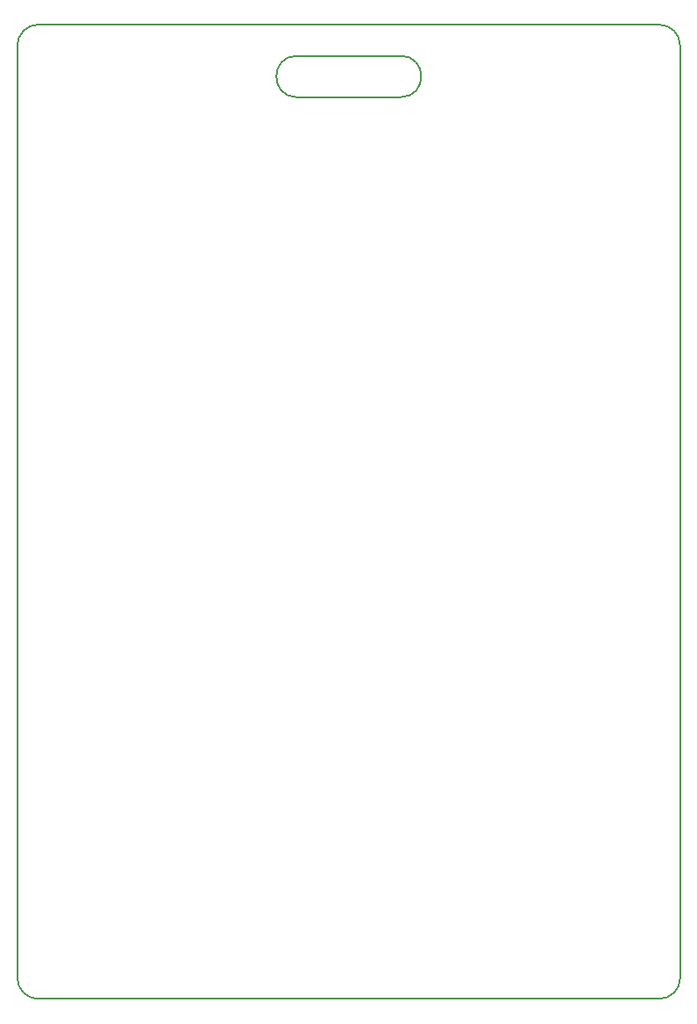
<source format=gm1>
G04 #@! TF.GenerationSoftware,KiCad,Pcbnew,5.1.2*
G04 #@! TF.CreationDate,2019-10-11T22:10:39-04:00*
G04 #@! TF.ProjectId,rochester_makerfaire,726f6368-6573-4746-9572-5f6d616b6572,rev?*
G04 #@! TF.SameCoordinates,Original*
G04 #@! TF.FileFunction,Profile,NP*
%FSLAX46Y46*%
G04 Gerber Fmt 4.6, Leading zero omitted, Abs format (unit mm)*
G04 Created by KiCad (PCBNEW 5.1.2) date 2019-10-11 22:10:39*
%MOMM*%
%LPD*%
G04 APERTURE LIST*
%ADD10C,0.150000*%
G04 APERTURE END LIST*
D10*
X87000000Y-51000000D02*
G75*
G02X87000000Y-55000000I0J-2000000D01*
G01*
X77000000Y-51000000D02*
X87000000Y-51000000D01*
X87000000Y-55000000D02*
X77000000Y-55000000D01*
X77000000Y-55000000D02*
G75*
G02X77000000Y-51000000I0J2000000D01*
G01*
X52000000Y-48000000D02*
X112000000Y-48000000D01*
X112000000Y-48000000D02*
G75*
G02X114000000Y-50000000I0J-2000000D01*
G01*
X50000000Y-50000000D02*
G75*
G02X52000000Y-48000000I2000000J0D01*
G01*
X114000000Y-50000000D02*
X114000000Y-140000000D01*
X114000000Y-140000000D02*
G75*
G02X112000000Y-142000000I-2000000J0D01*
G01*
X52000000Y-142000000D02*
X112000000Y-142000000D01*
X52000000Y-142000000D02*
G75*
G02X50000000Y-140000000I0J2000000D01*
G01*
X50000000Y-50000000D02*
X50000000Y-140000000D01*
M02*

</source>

● ● ●

### Task objective:
Taking the line with "G04 #@! TF.FileFunction,Profile,NP*" as the start and the last line of the data above as the end, write out those two lines and every line between them exactly, and only those.

### Solved problem:
G04 #@! TF.FileFunction,Profile,NP*
%FSLAX46Y46*%
G04 Gerber Fmt 4.6, Leading zero omitted, Abs format (unit mm)*
G04 Created by KiCad (PCBNEW 5.1.2) date 2019-10-11 22:10:39*
%MOMM*%
%LPD*%
G04 APERTURE LIST*
%ADD10C,0.150000*%
G04 APERTURE END LIST*
D10*
X87000000Y-51000000D02*
G75*
G02X87000000Y-55000000I0J-2000000D01*
G01*
X77000000Y-51000000D02*
X87000000Y-51000000D01*
X87000000Y-55000000D02*
X77000000Y-55000000D01*
X77000000Y-55000000D02*
G75*
G02X77000000Y-51000000I0J2000000D01*
G01*
X52000000Y-48000000D02*
X112000000Y-48000000D01*
X112000000Y-48000000D02*
G75*
G02X114000000Y-50000000I0J-2000000D01*
G01*
X50000000Y-50000000D02*
G75*
G02X52000000Y-48000000I2000000J0D01*
G01*
X114000000Y-50000000D02*
X114000000Y-140000000D01*
X114000000Y-140000000D02*
G75*
G02X112000000Y-142000000I-2000000J0D01*
G01*
X52000000Y-142000000D02*
X112000000Y-142000000D01*
X52000000Y-142000000D02*
G75*
G02X50000000Y-140000000I0J2000000D01*
G01*
X50000000Y-50000000D02*
X50000000Y-140000000D01*
M02*

</source>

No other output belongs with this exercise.